→ What you need to do
Repeat the news story about Jimmy Rollins word for word from "He also never" to "the sixth inning.".

## START Reading text

Rollins really does have team to beat

Rollins really does have team to beat
PHILADELPHIA (AP) - No player backs up his bold words like Jimmy Rollins.

The MVP shortstop made a splash in 2007 when he said the Phillies would be the team to beat in the NL East. They stormed back from a huge September hole to overtake the Mets and win the division. Rollins had a career year and looked like a prophet while leading the Phillies to the playoffs for the first time in 15 years.

This year, he predicted 100 wins and said the Phillies would go "as deep as you can get."

Philly couldn't go much deeper on Wednesday night. His Phillies beat Tampa Bay 4-3 in a suspended Game 5 to win the franchise's first World Series championship since 1980.

Wearing goggles, Rollins was a playful instigator in the clubhouse, spraying champagne at anyone who walked by. Rollins hit only .227 in the five-game series, but he didn't seem to care while he celebrated.

He also never had a doubt the Phillies would him make him look like anything less than baseball's top prognosticator.

"That means we have a good team," Rollins said. "I wanted us to believe that we were good and that we could win.

"People know it and they keep it inside. I guess it's the politically correct thing to do. That's not how we do things back home."


NEW RULES: Following this wet and wacky World Series, Major League Baseball might consider amending the rules so that all postseason games must be played to full length.

"Worth looking at," Bob DuPuy, baseball's chief operating officer, wrote Wednesday in an e-mail to The Associated Press.

Game 5 between the Rays and Phillies resumed Wednesday night after it was suspended because of rain Monday with the score tied 2-all in the middle of the sixth inning.

## END Reading text
## START Information given

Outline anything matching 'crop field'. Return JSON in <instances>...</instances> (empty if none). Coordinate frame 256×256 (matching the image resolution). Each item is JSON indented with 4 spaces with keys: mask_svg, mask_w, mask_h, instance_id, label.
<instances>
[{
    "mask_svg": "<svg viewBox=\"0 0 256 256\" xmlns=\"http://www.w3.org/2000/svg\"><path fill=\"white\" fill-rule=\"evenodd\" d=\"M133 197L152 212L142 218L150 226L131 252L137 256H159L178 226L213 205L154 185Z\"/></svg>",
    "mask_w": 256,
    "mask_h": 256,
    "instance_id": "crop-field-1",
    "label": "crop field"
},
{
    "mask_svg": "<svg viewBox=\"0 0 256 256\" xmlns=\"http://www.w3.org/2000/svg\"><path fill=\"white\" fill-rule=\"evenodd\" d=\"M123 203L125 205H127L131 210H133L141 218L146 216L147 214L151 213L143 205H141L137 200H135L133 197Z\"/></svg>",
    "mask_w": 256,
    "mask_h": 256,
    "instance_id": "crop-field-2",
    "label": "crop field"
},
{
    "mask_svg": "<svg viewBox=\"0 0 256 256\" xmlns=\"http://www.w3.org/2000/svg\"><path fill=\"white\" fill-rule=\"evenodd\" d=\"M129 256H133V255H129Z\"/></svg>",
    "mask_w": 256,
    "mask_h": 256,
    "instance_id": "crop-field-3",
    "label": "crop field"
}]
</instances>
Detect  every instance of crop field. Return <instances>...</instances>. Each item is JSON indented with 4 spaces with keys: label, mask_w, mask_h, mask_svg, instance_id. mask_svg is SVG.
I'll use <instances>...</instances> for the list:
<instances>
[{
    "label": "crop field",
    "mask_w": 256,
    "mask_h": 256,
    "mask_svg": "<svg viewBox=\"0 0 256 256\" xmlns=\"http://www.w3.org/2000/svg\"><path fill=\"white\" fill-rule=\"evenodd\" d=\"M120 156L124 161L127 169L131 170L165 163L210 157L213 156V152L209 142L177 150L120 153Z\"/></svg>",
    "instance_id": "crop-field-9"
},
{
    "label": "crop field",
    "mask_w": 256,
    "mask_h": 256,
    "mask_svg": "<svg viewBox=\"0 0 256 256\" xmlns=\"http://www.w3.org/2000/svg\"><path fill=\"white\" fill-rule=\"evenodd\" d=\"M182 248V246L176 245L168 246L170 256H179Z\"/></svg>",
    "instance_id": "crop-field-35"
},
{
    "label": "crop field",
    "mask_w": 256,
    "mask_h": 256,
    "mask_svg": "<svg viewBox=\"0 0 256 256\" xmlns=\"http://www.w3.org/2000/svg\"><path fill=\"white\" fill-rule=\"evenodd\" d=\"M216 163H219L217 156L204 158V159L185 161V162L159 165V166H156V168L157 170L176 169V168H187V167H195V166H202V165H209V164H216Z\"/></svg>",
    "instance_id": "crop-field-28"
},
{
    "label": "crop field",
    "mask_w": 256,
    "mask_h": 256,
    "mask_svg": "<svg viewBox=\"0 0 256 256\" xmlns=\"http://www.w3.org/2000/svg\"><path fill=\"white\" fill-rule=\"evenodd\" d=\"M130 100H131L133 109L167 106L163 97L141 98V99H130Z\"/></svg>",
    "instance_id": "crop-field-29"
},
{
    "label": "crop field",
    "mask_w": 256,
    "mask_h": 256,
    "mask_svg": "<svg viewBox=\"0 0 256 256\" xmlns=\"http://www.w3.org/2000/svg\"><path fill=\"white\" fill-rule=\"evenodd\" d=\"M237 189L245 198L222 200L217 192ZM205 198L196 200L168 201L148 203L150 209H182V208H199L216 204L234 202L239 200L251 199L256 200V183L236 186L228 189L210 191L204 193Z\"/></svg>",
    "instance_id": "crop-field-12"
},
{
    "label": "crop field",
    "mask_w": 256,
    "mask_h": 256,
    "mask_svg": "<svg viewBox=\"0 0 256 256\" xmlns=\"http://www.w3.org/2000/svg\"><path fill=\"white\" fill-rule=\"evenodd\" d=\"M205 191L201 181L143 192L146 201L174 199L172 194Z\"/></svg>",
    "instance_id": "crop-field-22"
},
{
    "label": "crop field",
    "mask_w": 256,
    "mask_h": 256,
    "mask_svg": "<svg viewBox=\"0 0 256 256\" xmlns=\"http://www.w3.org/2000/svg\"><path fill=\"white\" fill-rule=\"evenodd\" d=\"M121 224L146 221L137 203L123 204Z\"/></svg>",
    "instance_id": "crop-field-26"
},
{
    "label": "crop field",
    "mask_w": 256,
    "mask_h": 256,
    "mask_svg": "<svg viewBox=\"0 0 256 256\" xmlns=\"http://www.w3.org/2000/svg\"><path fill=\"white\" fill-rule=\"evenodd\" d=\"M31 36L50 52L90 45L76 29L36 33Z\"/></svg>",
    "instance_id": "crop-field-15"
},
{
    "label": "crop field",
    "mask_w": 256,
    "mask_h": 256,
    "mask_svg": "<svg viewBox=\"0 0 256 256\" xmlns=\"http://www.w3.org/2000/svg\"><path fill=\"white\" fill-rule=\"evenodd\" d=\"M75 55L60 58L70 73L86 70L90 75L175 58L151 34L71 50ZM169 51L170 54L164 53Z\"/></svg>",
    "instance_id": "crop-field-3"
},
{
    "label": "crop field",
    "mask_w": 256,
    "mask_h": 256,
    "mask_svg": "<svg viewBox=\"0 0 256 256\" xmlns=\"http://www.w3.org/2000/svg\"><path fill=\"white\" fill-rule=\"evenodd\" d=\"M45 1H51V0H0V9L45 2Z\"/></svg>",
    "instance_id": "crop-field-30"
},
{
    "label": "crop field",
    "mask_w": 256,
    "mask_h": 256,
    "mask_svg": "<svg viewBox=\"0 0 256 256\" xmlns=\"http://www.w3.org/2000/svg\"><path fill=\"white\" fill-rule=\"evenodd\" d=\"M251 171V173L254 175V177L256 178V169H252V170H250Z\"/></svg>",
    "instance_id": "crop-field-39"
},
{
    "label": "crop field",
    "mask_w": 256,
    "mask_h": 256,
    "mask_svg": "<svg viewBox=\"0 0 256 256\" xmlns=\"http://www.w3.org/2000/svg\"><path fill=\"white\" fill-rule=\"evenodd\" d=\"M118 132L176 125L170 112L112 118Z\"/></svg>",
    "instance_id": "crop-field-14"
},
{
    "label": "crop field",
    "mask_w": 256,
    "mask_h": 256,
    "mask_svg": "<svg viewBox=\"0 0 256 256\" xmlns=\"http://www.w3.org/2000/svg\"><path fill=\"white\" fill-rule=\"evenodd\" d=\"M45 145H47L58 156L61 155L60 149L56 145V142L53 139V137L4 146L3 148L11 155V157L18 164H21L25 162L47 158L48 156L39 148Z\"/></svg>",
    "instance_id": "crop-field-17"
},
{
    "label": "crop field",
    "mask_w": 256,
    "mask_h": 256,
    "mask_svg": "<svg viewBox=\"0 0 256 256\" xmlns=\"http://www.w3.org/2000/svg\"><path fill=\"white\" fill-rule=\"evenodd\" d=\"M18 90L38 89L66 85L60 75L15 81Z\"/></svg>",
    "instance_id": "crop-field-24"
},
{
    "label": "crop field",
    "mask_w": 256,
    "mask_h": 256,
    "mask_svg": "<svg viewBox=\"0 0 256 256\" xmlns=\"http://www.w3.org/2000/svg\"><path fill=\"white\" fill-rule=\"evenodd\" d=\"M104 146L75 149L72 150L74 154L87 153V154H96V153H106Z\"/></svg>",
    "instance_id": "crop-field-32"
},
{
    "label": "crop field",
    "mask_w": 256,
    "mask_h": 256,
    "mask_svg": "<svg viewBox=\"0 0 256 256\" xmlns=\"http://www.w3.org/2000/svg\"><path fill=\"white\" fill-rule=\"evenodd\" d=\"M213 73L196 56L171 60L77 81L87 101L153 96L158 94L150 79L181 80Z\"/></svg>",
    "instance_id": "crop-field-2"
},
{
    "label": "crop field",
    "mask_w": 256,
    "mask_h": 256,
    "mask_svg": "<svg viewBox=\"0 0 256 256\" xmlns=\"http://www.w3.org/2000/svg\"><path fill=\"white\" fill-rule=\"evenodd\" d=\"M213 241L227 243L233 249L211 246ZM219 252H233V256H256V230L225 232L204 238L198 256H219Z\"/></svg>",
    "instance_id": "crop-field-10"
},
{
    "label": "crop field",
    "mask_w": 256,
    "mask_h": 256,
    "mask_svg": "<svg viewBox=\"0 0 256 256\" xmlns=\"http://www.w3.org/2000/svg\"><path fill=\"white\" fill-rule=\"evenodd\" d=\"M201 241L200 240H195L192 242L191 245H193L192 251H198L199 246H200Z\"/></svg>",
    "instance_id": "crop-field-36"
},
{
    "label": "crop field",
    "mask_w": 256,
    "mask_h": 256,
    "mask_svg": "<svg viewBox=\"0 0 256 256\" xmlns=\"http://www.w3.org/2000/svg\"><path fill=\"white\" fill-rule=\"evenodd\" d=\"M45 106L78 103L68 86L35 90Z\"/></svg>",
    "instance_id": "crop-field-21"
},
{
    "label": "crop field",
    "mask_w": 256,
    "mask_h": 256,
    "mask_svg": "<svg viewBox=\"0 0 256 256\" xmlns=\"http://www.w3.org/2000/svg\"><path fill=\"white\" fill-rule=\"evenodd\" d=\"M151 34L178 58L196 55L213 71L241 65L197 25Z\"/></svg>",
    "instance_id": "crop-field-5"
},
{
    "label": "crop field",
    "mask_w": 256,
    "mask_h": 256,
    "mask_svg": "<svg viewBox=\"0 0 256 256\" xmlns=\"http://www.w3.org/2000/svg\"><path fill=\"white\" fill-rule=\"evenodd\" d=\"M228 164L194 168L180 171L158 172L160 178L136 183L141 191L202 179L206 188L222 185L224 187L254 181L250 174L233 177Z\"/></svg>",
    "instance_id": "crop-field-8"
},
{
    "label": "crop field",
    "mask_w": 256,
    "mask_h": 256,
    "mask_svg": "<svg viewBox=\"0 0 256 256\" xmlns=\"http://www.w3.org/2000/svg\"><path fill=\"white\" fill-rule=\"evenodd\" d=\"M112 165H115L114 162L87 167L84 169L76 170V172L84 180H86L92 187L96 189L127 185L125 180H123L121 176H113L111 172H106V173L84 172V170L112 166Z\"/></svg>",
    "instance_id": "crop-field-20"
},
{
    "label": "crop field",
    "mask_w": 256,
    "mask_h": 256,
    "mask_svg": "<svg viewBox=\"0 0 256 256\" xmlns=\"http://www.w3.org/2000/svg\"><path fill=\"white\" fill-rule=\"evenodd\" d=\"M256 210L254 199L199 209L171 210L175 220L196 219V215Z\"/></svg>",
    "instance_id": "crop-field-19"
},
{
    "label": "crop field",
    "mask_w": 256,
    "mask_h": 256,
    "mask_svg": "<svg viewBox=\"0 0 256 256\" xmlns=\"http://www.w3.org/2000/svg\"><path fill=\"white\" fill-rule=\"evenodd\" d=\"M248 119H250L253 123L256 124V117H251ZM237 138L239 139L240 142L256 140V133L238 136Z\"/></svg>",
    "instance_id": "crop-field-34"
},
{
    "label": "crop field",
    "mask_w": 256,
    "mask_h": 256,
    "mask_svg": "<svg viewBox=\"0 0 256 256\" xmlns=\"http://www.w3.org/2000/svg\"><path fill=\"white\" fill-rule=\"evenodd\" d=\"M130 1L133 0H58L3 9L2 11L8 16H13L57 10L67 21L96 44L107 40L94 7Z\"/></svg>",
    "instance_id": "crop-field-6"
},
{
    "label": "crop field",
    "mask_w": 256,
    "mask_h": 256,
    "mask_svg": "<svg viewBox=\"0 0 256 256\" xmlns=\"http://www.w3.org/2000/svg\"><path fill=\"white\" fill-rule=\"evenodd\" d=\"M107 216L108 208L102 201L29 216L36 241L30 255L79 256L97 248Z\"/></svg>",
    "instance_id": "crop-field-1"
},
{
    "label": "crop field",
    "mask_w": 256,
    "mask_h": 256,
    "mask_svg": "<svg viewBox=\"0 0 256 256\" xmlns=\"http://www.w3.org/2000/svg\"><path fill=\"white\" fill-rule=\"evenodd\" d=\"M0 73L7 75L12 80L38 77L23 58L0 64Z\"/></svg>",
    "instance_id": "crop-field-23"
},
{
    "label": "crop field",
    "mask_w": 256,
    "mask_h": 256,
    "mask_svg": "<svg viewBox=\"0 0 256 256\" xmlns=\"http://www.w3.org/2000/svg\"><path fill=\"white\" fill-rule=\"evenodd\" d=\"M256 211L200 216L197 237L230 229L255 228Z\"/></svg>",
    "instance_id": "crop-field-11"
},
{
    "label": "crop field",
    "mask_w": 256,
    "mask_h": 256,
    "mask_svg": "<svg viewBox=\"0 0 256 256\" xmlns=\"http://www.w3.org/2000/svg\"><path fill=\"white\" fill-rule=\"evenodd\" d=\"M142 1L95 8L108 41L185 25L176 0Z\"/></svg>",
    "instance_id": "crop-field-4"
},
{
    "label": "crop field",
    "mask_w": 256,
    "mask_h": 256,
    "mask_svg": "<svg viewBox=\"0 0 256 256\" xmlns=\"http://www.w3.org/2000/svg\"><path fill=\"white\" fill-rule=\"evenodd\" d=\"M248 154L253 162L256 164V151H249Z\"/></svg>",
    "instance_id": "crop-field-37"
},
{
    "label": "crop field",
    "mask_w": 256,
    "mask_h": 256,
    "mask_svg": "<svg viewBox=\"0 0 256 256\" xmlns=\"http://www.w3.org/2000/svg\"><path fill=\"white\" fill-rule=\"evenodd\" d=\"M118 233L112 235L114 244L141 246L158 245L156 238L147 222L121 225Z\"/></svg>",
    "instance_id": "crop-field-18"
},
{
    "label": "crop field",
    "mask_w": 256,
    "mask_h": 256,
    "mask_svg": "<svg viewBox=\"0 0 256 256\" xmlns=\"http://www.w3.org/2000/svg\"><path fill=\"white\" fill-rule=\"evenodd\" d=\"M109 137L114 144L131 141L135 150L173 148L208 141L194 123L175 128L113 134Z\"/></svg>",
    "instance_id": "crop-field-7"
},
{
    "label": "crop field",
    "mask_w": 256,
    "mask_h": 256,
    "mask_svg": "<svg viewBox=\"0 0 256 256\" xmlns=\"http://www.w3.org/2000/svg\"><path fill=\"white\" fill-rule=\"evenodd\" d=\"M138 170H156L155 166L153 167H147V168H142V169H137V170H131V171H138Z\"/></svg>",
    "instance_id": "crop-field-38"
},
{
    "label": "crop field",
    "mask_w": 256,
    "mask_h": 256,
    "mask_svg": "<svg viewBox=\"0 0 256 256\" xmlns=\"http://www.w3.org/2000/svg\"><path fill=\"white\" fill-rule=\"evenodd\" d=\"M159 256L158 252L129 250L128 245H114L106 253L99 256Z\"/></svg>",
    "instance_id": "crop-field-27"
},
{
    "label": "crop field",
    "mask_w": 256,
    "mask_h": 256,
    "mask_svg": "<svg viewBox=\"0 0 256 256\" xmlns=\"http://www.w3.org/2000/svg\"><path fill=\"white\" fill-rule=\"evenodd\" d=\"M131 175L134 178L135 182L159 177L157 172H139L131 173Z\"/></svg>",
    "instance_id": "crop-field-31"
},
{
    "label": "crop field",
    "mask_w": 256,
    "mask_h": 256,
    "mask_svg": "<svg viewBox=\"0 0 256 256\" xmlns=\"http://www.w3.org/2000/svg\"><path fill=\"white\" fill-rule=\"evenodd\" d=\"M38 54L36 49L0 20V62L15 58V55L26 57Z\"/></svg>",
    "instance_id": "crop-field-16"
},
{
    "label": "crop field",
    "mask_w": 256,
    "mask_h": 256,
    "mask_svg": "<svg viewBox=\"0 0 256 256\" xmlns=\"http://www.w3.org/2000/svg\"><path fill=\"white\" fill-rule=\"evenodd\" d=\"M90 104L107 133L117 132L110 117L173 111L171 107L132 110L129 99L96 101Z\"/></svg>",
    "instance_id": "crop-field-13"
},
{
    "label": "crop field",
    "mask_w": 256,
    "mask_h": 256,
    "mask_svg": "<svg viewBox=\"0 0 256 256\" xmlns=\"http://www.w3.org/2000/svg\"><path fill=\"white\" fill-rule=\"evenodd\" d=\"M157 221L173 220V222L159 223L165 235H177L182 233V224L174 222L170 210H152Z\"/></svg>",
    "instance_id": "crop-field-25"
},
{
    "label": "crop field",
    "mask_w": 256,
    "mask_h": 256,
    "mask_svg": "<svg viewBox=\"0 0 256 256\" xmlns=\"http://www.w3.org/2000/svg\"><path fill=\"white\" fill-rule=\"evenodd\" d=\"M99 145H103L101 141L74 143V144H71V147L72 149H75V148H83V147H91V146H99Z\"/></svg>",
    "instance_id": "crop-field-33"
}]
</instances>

## END Information given

→ Written response
He also never had a doubt the Phillies would him make him look like anything less than baseball's top prognosticator.

"That means we have a good team," Rollins said. "I wanted us to believe that we were good and that we could win.

"People know it and they keep it inside. I guess it's the politically correct thing to do. That's not how we do things back home."


NEW RULES: Following this wet and wacky World Series, Major League Baseball might consider amending the rules so that all postseason games must be played to full length.

"Worth looking at," Bob DuPuy, baseball's chief operating officer, wrote Wednesday in an e-mail to The Associated Press.

Game 5 between the Rays and Phillies resumed Wednesday night after it was suspended because of rain Monday with the score tied 2-all in the middle of the sixth inning.